6. The drive source as claimed in claim 1, wherein the control device comprises a valve device adapted to move from a first position to a second position mechanically controlled by the pistons in such a way that the valve device moves from one of said pistons to the other of said positions always when the pistons change direction of movement, wherein said valve device is adapted to control a pressure source by virtue of pressure in such a way that the pressure source moves the directional valve into the first operating position when the valve device is in the first position and moves the directional valve into the second position when the valve device is in the second position.
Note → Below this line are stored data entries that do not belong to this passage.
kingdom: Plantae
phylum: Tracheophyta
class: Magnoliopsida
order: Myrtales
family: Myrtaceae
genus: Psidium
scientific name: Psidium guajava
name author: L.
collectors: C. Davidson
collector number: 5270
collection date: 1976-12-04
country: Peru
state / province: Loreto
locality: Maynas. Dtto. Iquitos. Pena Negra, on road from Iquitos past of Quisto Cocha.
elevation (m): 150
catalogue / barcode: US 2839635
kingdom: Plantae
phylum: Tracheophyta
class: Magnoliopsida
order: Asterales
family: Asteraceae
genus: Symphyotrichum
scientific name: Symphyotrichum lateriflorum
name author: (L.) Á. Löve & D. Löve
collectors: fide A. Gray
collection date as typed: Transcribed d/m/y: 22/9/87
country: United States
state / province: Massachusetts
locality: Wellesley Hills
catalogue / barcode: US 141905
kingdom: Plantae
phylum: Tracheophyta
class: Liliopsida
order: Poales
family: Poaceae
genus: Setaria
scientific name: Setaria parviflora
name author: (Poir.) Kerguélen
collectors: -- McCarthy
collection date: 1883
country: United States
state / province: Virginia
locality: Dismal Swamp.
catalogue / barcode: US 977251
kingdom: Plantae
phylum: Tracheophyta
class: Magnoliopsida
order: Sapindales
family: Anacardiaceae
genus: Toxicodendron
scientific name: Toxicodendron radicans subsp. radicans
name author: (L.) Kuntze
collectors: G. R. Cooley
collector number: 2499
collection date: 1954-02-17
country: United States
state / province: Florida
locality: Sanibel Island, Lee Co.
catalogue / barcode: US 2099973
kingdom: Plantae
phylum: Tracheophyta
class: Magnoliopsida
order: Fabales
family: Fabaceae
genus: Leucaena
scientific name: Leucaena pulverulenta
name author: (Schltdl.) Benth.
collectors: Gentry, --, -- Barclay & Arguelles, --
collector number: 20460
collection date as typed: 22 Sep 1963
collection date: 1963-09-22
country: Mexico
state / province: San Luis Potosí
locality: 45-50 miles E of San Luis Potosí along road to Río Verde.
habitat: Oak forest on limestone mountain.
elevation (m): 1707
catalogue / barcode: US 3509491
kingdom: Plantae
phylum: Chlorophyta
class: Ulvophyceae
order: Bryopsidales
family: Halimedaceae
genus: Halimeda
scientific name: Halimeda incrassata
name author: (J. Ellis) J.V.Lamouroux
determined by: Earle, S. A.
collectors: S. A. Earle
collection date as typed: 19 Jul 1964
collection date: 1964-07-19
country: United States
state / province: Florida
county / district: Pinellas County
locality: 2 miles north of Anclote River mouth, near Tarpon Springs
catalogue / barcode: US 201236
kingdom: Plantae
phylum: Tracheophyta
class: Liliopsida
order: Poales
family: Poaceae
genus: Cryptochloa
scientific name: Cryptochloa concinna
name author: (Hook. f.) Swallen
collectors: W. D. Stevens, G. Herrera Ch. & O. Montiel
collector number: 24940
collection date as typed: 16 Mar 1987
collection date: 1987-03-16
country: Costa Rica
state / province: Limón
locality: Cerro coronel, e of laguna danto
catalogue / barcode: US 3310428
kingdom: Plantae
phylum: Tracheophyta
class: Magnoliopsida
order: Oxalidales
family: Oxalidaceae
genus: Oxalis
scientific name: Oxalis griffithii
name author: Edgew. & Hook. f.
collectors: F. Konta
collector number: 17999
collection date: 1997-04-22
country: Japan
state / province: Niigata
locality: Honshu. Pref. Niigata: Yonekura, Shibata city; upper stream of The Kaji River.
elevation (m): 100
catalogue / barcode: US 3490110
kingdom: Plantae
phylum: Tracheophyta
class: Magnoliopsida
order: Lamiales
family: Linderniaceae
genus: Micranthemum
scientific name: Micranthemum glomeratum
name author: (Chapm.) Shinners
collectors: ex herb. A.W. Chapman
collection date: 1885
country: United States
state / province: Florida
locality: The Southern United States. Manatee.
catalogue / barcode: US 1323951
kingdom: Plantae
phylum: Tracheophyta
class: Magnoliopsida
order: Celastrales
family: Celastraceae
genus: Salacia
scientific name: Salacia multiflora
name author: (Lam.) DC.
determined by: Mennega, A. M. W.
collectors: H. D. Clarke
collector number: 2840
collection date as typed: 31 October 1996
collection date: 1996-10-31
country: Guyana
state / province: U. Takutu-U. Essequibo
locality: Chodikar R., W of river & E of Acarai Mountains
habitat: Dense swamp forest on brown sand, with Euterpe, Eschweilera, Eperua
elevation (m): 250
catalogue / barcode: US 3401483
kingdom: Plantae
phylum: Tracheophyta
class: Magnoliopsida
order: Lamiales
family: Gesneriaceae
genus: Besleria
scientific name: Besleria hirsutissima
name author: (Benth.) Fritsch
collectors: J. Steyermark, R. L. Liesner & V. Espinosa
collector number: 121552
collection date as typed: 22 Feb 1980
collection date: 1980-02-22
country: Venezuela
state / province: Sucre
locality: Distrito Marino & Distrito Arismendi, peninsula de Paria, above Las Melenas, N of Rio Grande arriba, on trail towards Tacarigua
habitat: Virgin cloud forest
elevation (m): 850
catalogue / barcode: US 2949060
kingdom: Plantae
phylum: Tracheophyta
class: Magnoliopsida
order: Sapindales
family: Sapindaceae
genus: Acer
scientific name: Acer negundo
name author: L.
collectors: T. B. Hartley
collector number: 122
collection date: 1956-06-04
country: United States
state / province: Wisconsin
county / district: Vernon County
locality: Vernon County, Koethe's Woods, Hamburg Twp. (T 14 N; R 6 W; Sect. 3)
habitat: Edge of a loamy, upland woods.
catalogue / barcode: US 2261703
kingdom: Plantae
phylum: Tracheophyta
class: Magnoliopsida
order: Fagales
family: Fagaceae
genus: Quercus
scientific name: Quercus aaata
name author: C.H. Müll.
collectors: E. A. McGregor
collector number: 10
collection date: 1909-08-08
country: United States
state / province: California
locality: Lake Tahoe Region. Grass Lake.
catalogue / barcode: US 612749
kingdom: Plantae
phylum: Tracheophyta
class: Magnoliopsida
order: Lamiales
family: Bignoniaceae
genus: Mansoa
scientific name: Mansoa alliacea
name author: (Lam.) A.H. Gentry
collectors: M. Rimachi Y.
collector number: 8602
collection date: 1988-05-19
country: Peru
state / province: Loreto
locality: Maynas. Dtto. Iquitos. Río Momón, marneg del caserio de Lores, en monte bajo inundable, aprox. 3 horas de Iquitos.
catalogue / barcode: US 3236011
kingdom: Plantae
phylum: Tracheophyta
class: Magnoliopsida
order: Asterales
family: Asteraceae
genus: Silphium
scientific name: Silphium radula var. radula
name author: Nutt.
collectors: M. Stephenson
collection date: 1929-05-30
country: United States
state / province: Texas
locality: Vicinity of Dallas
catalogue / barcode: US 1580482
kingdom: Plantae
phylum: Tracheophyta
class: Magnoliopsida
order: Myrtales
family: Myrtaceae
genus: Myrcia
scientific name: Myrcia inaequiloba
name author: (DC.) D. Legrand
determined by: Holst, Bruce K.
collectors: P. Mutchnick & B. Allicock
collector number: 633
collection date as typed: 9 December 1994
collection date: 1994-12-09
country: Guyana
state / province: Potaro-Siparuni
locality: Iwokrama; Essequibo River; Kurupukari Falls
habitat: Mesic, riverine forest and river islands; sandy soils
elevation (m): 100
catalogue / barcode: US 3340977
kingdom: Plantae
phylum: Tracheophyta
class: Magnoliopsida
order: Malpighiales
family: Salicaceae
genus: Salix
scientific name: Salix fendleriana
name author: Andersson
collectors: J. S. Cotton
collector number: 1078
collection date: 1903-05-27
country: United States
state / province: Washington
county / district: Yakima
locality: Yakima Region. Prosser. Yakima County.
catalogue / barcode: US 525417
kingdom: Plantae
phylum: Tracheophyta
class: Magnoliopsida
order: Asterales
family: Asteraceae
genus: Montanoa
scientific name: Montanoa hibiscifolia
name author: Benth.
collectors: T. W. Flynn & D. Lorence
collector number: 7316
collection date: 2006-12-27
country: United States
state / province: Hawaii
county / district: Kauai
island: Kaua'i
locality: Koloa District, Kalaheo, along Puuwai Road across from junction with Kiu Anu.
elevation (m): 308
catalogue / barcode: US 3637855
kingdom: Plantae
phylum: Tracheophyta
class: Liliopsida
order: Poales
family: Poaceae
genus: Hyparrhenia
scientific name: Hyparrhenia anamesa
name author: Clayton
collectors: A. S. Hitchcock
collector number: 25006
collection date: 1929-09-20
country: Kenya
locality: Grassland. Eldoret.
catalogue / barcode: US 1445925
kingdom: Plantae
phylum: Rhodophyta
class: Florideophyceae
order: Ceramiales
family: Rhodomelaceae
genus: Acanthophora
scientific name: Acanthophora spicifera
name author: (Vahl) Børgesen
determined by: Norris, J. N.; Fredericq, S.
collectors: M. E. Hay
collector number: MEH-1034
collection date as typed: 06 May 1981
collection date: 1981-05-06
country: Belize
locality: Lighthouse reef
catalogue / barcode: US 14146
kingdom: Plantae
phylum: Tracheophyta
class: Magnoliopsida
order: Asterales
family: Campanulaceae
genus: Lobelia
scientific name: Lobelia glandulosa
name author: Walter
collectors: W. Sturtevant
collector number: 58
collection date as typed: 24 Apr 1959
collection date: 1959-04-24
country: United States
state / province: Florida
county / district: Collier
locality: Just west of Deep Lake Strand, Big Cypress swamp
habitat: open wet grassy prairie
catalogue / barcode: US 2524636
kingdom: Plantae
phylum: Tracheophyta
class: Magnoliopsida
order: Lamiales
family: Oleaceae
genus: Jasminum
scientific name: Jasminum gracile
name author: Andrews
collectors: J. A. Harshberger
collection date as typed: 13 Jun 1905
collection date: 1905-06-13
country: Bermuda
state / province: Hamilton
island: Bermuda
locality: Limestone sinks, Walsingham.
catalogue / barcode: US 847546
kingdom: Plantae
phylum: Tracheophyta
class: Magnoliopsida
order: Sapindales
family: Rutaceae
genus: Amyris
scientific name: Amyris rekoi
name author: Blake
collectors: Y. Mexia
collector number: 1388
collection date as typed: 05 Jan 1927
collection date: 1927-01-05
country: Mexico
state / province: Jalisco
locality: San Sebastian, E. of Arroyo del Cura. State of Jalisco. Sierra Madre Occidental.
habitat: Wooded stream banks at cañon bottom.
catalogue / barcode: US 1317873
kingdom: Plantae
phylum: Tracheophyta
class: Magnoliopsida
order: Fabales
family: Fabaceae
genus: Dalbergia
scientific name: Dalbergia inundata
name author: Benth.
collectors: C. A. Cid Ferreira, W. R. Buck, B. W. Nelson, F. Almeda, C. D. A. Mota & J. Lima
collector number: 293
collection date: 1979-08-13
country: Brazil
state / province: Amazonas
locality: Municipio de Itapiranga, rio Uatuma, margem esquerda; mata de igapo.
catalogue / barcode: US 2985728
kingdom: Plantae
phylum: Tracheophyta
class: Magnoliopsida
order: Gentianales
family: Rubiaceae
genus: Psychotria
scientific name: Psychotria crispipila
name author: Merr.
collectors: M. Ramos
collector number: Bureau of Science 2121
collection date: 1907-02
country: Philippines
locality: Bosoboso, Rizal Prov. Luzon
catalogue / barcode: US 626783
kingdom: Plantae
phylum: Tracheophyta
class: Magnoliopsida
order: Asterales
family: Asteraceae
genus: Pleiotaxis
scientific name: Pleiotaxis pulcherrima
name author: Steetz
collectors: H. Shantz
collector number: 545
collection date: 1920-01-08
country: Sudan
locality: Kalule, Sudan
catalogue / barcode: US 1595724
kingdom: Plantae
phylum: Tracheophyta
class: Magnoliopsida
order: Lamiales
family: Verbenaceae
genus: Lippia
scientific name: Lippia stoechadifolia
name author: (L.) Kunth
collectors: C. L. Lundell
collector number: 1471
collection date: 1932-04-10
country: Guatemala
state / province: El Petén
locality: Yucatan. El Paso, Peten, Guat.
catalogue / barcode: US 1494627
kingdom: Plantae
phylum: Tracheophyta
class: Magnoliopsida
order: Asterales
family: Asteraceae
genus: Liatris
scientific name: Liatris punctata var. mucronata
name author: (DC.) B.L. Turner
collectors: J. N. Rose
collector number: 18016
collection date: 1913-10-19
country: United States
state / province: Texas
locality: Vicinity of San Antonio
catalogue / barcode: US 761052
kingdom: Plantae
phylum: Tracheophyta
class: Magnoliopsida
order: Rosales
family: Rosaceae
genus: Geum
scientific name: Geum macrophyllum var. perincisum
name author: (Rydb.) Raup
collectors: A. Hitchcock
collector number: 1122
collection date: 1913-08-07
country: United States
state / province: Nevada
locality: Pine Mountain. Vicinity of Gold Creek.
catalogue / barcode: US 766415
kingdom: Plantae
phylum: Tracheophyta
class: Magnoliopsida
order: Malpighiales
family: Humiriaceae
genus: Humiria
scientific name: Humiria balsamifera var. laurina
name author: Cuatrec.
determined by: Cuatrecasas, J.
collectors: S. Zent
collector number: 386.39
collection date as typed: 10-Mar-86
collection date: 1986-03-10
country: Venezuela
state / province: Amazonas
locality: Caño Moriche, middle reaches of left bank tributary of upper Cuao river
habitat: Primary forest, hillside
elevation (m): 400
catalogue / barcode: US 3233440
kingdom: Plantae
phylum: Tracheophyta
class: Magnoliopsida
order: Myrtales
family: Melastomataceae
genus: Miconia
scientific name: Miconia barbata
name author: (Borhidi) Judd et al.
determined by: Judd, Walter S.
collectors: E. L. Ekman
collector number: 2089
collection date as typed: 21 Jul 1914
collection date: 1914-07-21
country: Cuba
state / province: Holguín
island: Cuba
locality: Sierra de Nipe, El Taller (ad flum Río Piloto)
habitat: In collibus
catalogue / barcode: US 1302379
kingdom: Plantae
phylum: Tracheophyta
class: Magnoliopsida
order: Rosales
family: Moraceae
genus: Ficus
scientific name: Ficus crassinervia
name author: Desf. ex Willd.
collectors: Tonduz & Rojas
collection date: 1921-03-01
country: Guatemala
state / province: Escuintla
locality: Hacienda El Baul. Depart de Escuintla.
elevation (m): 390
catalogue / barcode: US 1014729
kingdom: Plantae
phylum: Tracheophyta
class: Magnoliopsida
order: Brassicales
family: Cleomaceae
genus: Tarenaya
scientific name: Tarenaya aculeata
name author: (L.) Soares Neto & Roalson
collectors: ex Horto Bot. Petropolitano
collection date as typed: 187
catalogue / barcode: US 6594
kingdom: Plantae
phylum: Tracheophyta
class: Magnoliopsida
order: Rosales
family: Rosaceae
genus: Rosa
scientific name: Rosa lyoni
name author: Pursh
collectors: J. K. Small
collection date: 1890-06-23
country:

7. The drive source as claimed in claim 1, further including:
a first conduit including a check valve, for feeding liquid from the liquid source to the first chamber of the first cylinder;
a second conduit including a check valve, for feeding liquid from the liquid source to the first chamber of the second cylinder;
a third conduit including a check valve, for feeding liquid from the first chamber of the first cylinder to the outlet conduit;
a fourth conduit including a check valve, for feeding liquid from the first chamber of the second cylinder to the outlet conduit; and a first gas conduit including a check valve allowing transportation of gas from the directional valve to the outlet conduit.

8. The drive source as claimed in claim 1, wherein a gas bottle is connected to the conduit system, the gas bottle being arranged between the gas source and the directional valve in order to communicate alternatively with the second chamber of the first cylinder or the second chamber of the second cylinder, respectively, for cooling the outlet conduit and the spray heads with extinguishing medium under pressure, the pressure being lower than the pressure of the gas source.

9. The drive source as claimed in claim 1, wherein a container including foam is connected to the first gas conduit in order to obtain gas pressure from the second chamber of the first cylinder or the second chamber of the second cylinder, respectively, and the container being connected to the outlet conduit for feeding foam into the extinguishing medium in the outlet conduit.

10. The drive source as claimed in claim 7, wherein a water container is connected to the first gas conduit in order to obtain gas pressure from the second chamber of the first cylinder or the second chamber of the second cylinder, respectively, and wherein the water container is connected to the outlet conduit for initially feeding only water into the outlet conduit.

11. The drive source as claimed in claim 1, wherein the liquid source comprises a liquid container connected to the gas source through a pressure reducing device in order to obtain a pressure in the liquid container that is lower than the pressure of the gas source.

12. The drive source as claimed in claim 1, wherein the liquid source comprises a non-pressurized liquid container.

13. The drive source as claimed in claim 1, wherein the spray head is a spray head of a sprinkler, and wherein a pump unit comprising a motor and a pump is connected to the liquid source and the outlet conduit for keeping the outlet conduit under a standby pressure that is higher than the pressure of the liquid source, to which a pressurized gas container is connected to provide the motor and the pump with driving force.

14. The drive source as claimed in claim 13, wherein the gas container is connected to the outlet conduit through a pressure reducing valve which is connected to the directional valve in order to provide the directional valve with driving force from the gas container.